TEXT SEGMENT:
=== Section Start ===

18 views

Consider the program given below using parbegin-parend.

Semaphore ml = 0, m = 1;

integer x = 0, y = 23;

parbegin
begin

V(ml);

x = x + 1;

p(m);

end

begin

V(ml);

x = y + 1;

p(ml);

end

parend



What are final values of x?

I am getting 24 but not 1 and 25.

Can someone please tell me how I can get 1 and 25.

| 18 views
0
bro consider the operations

x=y+1;

LD y

STORE x;

x=x+1;

LD x

as non atomic you will get the answer
0

So for getting 1. x will be incremented to 1 and then prempt right?

After that it will go to x = y + 1;

Here, it will also preempt and we will get 1 as the answer.

Is this calculation right?

+1
x=y+1;                          x=x+1;

LD r2,y;                        LD r1,x;

r2=r2+1;                        r1=r1+1;

ST r2,x;                        ST r1,x;

now to get x=1:

perform all operation of x=y+1 but before storing prempt it and then perform all the operations of x=x+1 and before storing preempt it again. and now perform ST r2,x;  and then  ST r1,x; so the final storing value is from r1 so x will be updated to 1.
0
Thanks

=== Section End ===

SUPPLIED ENTRIES:
=== Section Start ===

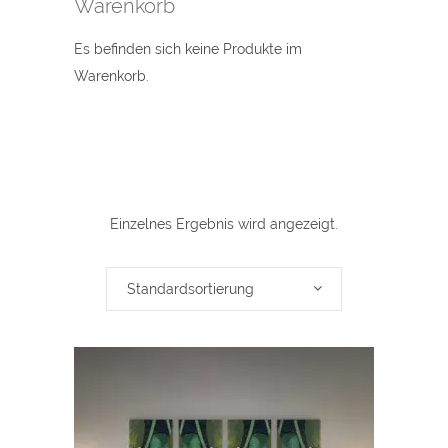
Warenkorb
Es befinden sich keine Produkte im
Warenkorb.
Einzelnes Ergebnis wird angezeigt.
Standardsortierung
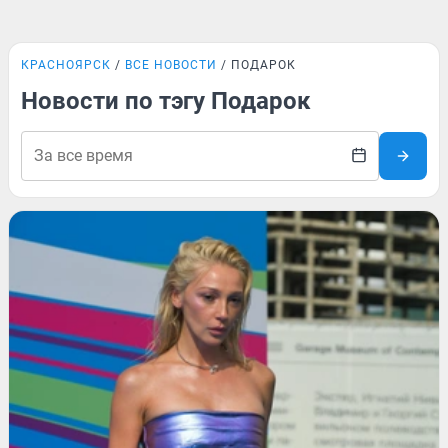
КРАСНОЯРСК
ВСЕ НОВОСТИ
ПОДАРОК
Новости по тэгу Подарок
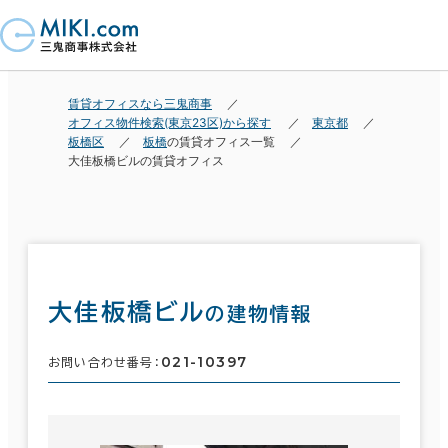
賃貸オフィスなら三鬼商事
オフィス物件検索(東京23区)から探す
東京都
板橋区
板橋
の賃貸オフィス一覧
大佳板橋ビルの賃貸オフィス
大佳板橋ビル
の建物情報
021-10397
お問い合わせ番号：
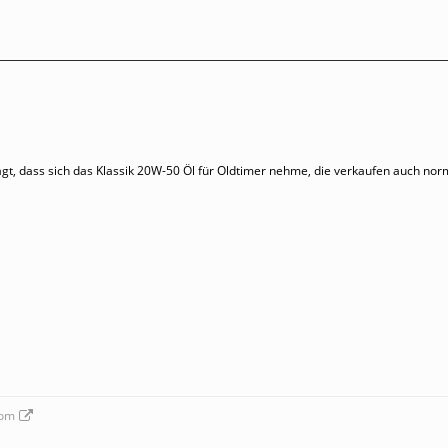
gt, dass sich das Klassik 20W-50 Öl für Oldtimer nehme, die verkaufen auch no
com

=== Section End ===
=== Section Start ===

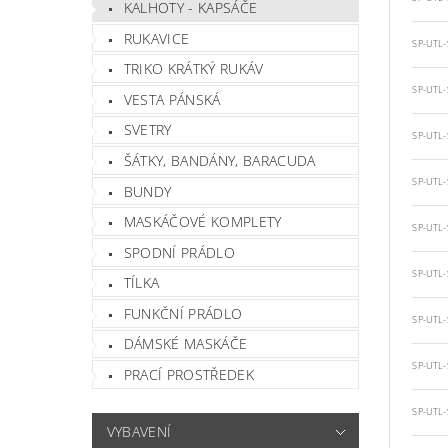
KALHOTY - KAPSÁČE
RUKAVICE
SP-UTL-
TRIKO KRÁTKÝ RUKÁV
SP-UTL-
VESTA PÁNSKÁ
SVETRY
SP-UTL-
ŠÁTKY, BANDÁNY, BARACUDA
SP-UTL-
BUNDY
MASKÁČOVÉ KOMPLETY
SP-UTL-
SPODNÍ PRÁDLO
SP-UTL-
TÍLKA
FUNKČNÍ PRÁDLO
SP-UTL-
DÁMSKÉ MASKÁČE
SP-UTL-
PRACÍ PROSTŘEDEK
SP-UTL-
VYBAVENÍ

=== Section End ===

ACTIVITY:
In the parbegin-parend thread, the reply that breaks the two statements into register steps uses r1 and r2. List every step it gives.

ANSWER TO THE EXERCISE:
- LD r2,y;
- r2=r2+1;
- ST r2,x;
- LD r1,x;
- r1=r1+1;
- ST r1,x;